[Action item] Search the material below for the word "cursor". Copy every line that has it.

++++++++

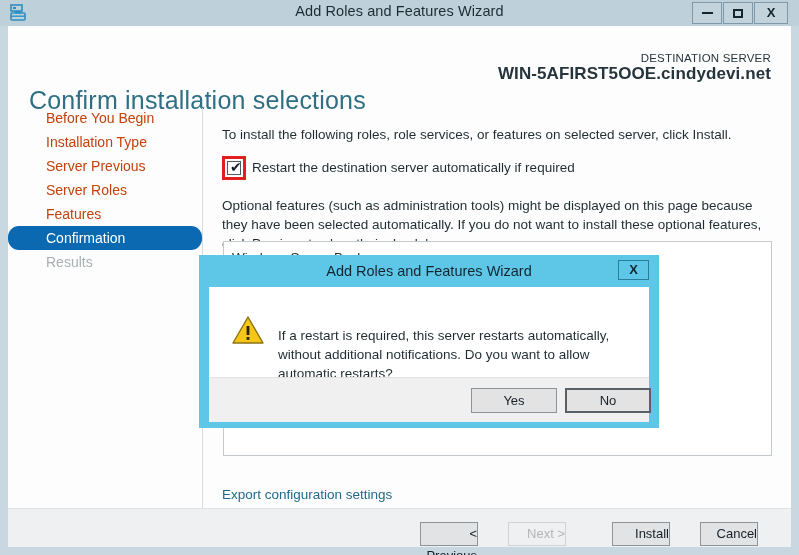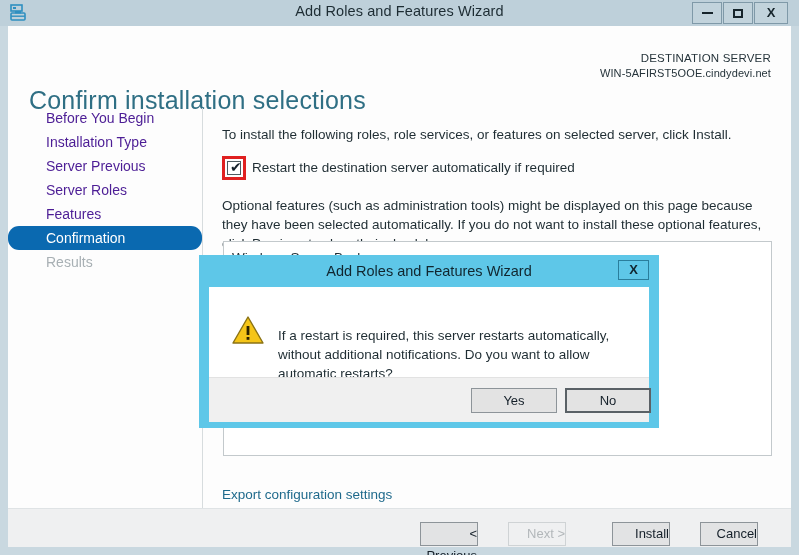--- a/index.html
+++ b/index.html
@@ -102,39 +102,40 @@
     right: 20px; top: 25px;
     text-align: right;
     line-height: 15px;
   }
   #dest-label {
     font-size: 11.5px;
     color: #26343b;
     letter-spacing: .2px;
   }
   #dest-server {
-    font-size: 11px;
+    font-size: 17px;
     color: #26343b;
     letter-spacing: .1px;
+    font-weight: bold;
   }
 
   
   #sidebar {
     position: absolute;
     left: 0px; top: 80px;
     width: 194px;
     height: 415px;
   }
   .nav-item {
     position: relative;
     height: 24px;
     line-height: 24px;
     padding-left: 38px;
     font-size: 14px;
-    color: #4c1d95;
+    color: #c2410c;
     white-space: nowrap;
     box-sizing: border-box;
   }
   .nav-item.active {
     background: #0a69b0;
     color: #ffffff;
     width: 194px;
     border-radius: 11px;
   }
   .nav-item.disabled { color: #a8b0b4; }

++++++++

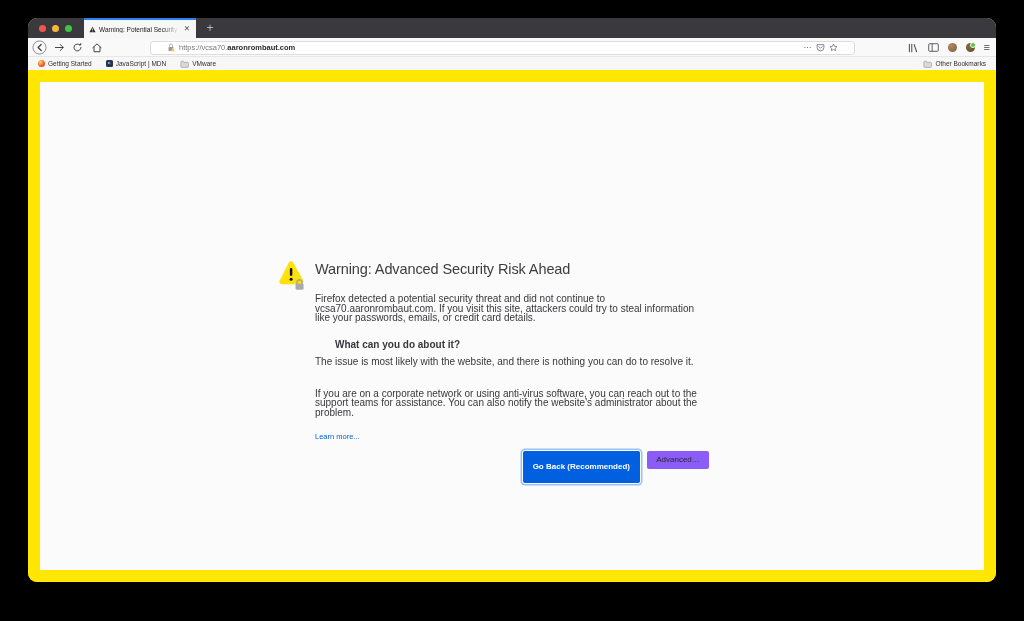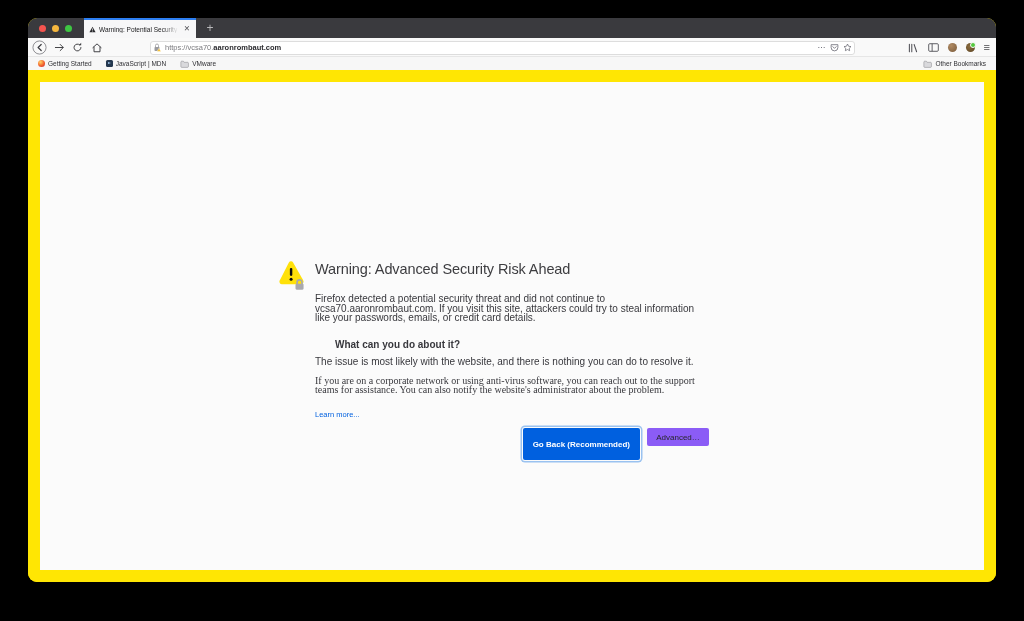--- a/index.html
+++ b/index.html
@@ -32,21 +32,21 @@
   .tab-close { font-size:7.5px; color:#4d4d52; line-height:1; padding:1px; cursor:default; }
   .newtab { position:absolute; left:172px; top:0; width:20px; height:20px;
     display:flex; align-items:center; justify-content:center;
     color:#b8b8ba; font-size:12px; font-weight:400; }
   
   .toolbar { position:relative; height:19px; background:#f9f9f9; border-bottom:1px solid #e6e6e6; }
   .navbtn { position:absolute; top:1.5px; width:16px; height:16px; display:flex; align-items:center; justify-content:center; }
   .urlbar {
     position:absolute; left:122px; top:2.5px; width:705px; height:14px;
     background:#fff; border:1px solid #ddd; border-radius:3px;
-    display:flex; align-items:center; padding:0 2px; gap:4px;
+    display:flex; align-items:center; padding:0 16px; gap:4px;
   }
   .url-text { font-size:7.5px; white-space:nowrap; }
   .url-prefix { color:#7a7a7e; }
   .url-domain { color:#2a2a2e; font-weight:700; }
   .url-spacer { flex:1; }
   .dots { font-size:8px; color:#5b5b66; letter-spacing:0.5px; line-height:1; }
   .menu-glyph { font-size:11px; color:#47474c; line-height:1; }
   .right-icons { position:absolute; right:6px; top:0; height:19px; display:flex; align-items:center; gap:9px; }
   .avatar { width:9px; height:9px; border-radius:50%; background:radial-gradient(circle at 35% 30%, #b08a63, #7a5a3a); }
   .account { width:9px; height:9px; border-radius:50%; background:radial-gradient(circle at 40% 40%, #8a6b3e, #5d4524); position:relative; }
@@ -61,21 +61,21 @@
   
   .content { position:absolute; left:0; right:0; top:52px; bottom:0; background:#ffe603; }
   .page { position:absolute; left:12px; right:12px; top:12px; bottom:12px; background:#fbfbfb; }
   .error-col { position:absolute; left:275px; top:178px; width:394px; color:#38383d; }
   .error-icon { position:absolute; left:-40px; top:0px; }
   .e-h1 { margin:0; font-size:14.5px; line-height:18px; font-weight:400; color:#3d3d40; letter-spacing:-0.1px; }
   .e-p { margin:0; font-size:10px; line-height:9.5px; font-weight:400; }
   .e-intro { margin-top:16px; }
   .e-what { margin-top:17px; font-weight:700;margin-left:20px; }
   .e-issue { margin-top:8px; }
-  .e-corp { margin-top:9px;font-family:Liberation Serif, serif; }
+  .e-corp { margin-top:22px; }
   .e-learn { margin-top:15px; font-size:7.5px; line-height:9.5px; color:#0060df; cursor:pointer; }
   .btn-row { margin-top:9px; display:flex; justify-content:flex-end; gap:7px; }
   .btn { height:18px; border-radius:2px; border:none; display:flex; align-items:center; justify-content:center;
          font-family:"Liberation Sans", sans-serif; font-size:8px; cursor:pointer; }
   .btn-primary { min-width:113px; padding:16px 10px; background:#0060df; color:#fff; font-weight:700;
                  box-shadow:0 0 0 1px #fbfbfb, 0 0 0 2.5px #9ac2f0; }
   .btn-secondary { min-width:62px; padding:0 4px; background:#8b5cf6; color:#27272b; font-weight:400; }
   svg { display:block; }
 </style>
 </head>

++++++++

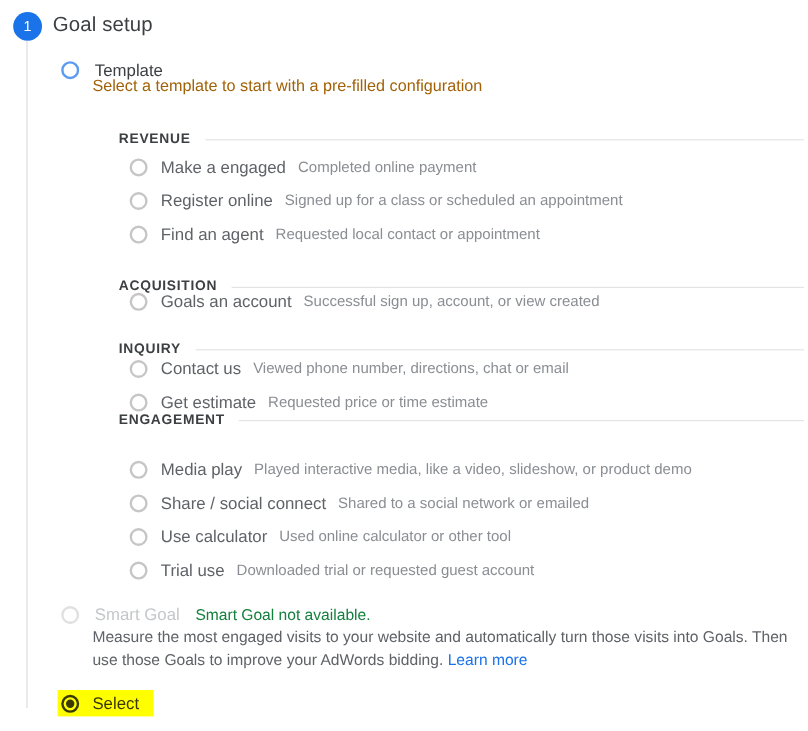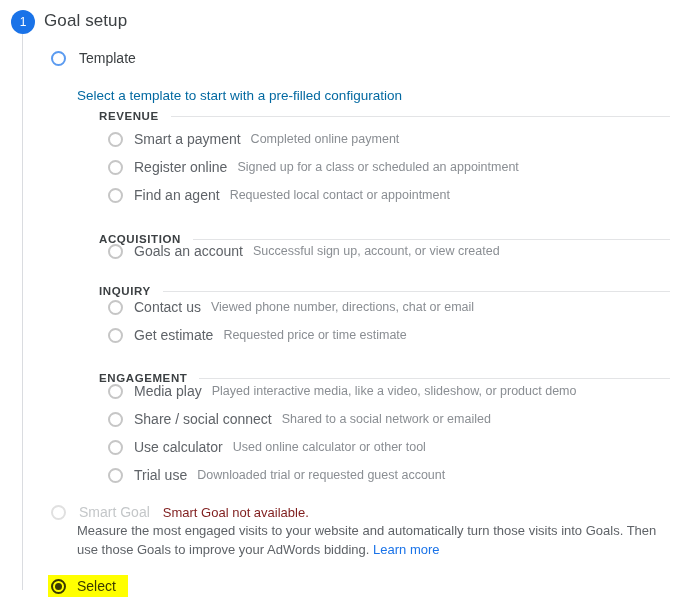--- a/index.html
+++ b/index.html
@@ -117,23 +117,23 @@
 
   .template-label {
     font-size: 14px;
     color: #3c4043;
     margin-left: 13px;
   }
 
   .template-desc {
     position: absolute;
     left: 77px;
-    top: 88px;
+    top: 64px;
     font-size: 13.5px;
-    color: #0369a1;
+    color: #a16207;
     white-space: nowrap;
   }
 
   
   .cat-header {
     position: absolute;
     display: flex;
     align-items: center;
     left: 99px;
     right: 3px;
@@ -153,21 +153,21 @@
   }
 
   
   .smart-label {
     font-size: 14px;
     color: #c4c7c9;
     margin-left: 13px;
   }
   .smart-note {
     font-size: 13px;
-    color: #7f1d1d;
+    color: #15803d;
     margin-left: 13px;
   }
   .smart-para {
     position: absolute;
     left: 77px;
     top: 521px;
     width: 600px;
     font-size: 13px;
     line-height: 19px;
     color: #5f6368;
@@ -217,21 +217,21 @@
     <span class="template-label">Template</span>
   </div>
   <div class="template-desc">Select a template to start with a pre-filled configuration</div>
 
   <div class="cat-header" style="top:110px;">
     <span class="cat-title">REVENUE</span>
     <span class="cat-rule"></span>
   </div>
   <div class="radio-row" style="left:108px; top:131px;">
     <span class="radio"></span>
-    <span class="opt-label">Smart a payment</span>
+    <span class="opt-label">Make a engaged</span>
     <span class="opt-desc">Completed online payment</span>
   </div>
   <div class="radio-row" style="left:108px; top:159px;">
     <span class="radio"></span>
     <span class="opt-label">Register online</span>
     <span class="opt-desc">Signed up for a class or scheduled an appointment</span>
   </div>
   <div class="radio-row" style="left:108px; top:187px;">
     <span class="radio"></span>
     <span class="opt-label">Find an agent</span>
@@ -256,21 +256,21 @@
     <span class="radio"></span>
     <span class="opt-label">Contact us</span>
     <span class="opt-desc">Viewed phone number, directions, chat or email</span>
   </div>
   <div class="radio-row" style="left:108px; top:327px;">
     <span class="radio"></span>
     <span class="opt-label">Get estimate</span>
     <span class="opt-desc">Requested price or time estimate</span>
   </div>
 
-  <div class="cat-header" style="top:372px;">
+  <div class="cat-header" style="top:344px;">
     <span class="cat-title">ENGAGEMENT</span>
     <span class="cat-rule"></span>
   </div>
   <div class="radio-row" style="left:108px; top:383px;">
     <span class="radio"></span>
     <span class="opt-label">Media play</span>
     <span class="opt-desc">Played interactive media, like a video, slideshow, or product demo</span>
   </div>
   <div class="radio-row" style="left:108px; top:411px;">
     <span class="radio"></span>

++++++++

[Solved problem]
   .tab-close { font-size:7.5px; color:#4d4d52; line-height:1; padding:1px; cursor:default; }
   .e-learn { margin-top:15px; font-size:7.5px; line-height:9.5px; color:#0060df; cursor:pointer; }
          font-family:"Liberation Sans", sans-serif; font-size:8px; cursor:pointer; }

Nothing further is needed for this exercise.